Assigned task: Type out the lines below exactly, pictures excluded.

Data extract:
---+---
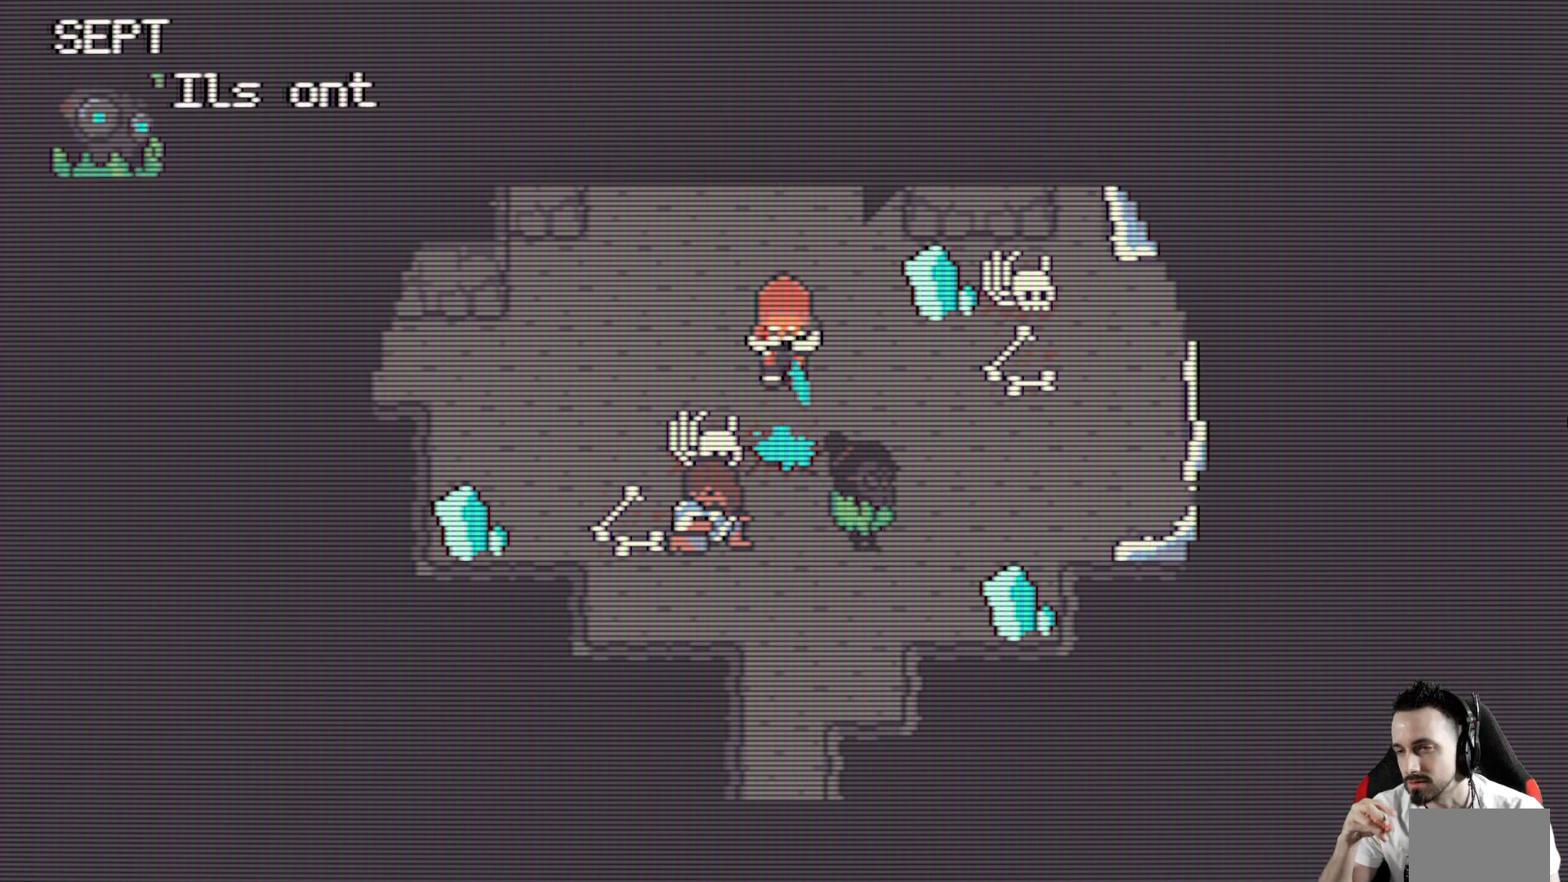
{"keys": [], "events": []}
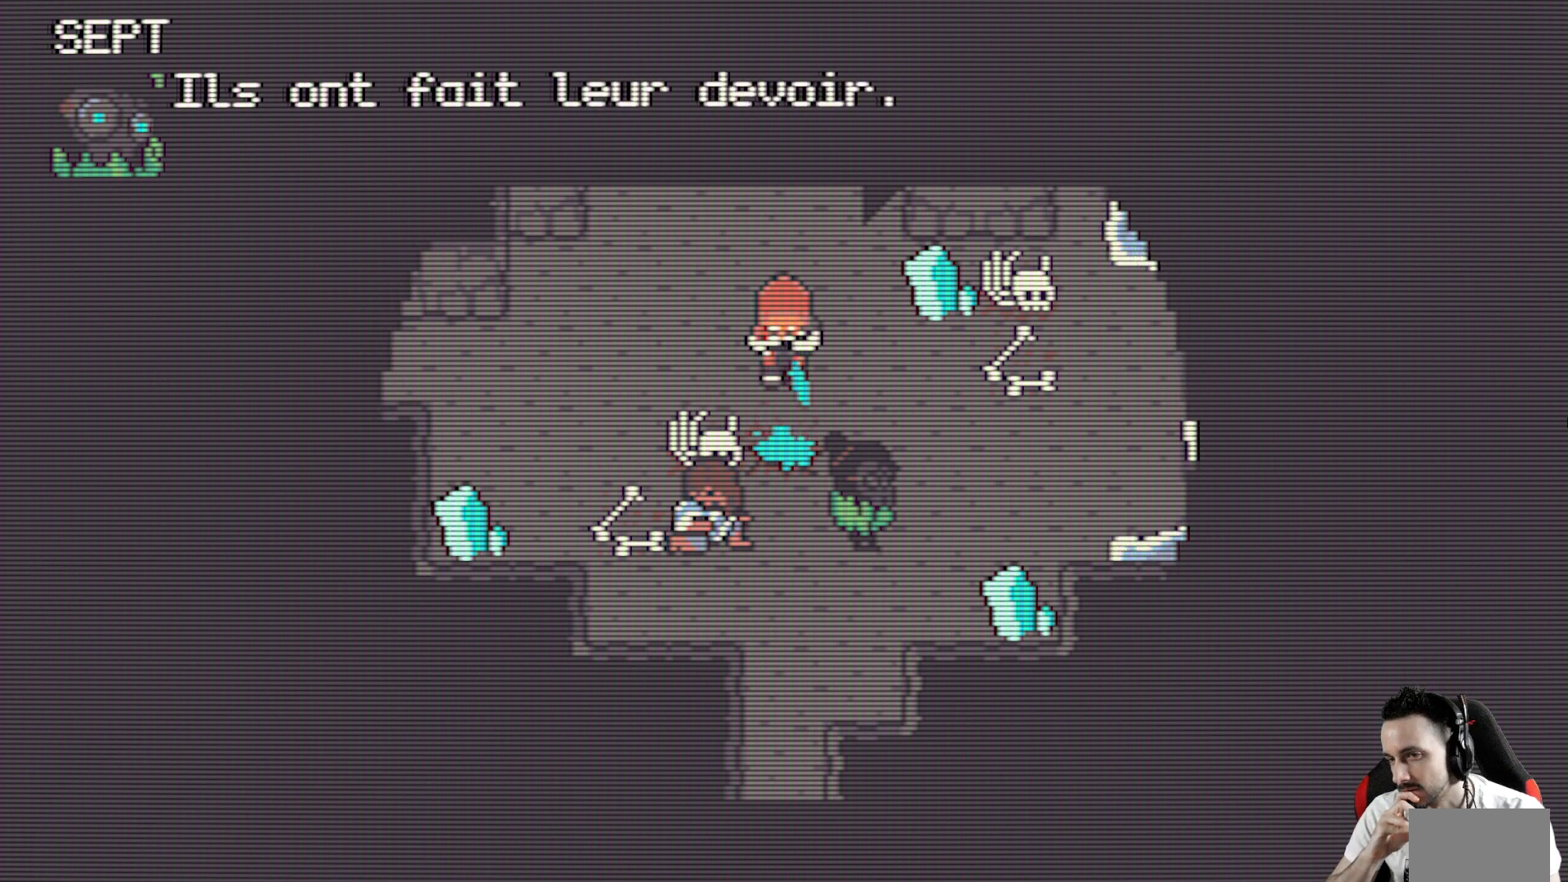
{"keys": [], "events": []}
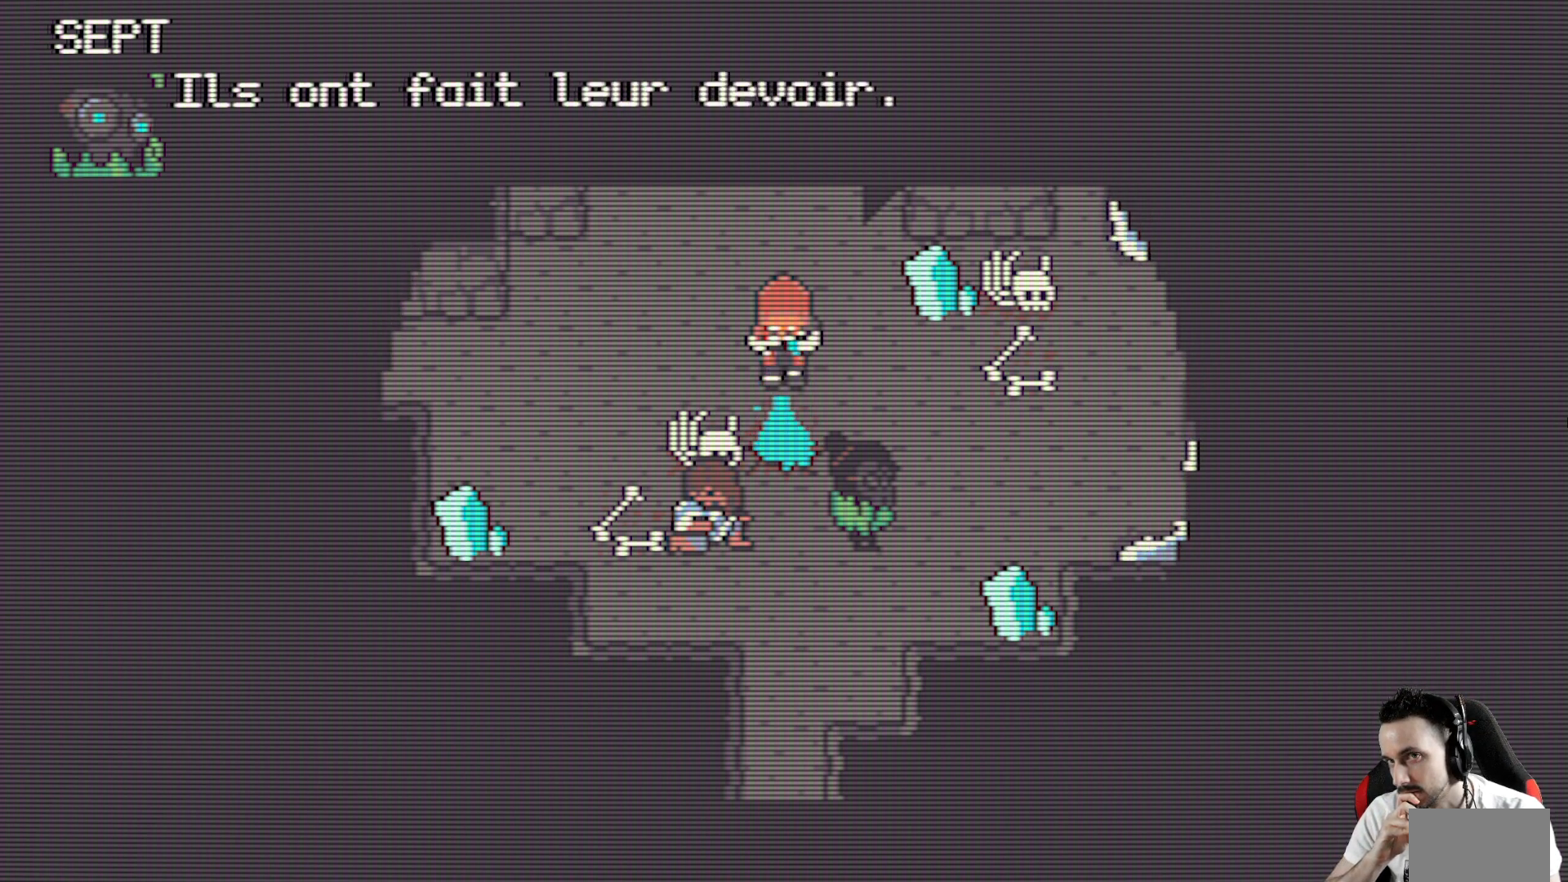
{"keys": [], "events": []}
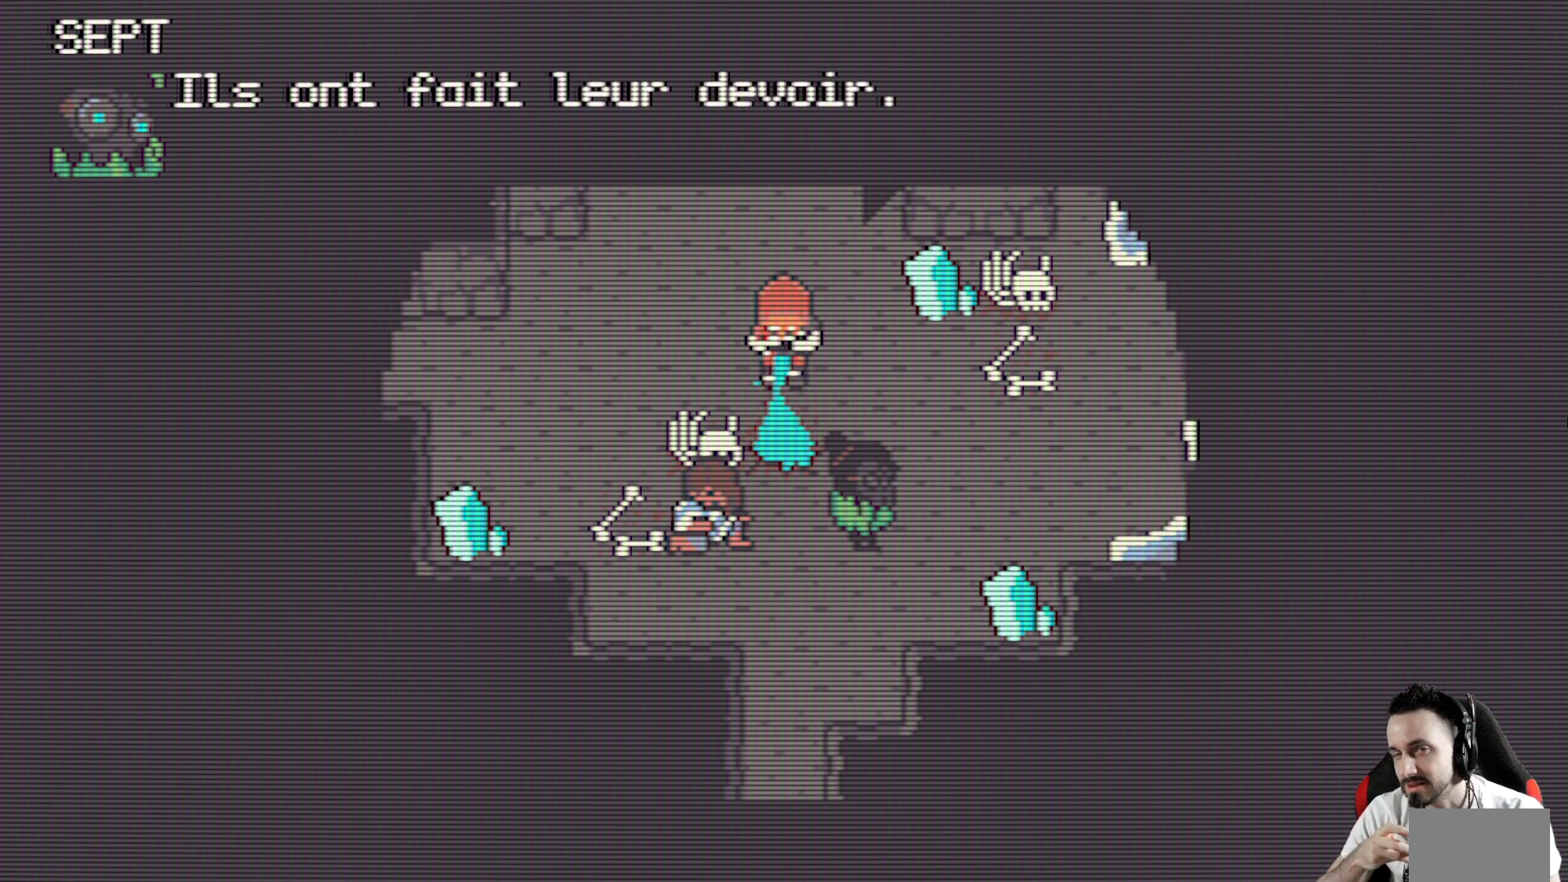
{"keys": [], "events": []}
---+---
Written answer:
{"keys": [], "events": []}
{"keys": [], "events": []}
{"keys": [], "events": []}
{"keys": [], "events": []}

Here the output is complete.